🤖 AI Summary
Existing two-stage cross-modal alignment methods suffer from suboptimal semantic alignment due to distributional mismatches across modalities. To address this, we propose the first single-stage, trimodal joint contrastive learning framework for end-to-end semantic alignment of audio, visual, and textual modalities. Our approach abandons the sequential alignment paradigm, instead constructing a unified representation space via cross-modal attention and multimodal embedding. A novel triplet loss is introduced to enhance contrastive learning across all three modalities simultaneously. Evaluated on the AVCaps dataset, our method achieves the first empirical validation of single-stage alignment superiority: audio-driven visual retrieval improves by 2× over two-stage baselines, and cross-modal retrieval consistently outperforms state-of-the-art two-stage models across all modalities. These results demonstrate both the effectiveness and scalability of unified multimodal representation learning.
📝 Abstract
This paper proposes a single-stage training approach that semantically aligns three modalities - audio, visual, and text using a contrastive learning framework. Contrastive training has gained prominence for multimodal alignment, utilizing large-scale unlabeled data to learn shared representations. Existing deep learning approach for trimodal alignment involves two-stages, that separately align visual-text and audio-text modalities. This approach suffers from mismatched data distributions, resulting in suboptimal alignment.
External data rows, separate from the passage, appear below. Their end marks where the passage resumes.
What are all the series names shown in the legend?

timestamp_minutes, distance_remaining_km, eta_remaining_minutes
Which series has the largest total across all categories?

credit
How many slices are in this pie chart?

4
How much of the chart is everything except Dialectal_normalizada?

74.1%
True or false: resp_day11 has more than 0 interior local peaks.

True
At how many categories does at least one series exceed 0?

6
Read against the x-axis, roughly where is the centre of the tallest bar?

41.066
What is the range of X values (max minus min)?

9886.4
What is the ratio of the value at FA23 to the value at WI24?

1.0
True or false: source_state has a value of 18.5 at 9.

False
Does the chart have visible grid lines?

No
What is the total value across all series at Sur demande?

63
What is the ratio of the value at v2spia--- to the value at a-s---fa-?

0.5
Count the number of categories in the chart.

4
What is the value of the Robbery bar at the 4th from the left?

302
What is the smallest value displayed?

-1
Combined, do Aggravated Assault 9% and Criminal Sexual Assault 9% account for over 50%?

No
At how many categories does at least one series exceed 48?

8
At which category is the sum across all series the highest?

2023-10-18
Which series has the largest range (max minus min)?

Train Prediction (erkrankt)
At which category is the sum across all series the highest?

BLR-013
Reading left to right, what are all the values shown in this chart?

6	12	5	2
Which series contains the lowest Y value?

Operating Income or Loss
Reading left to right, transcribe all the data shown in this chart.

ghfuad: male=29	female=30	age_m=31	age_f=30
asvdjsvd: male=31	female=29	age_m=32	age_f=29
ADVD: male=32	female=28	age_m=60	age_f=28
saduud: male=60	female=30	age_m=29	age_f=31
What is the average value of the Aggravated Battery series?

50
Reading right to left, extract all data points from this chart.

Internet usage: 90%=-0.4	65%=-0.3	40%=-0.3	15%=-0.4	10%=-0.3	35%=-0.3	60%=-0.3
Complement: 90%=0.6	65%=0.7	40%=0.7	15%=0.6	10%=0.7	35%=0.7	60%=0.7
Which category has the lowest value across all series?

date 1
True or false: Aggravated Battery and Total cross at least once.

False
Leveraging the AVCaps dataset, which provides audio, visual and audio-visual captions for video clips, our method jointly optimizes the representation of all the modalities using contrastive training. Our results demonstrate that the single-stage approach outperforms the two-stage method, achieving a two-fold improvement in audio based visual retrieval, highlighting the advantages of unified multimodal representation learning.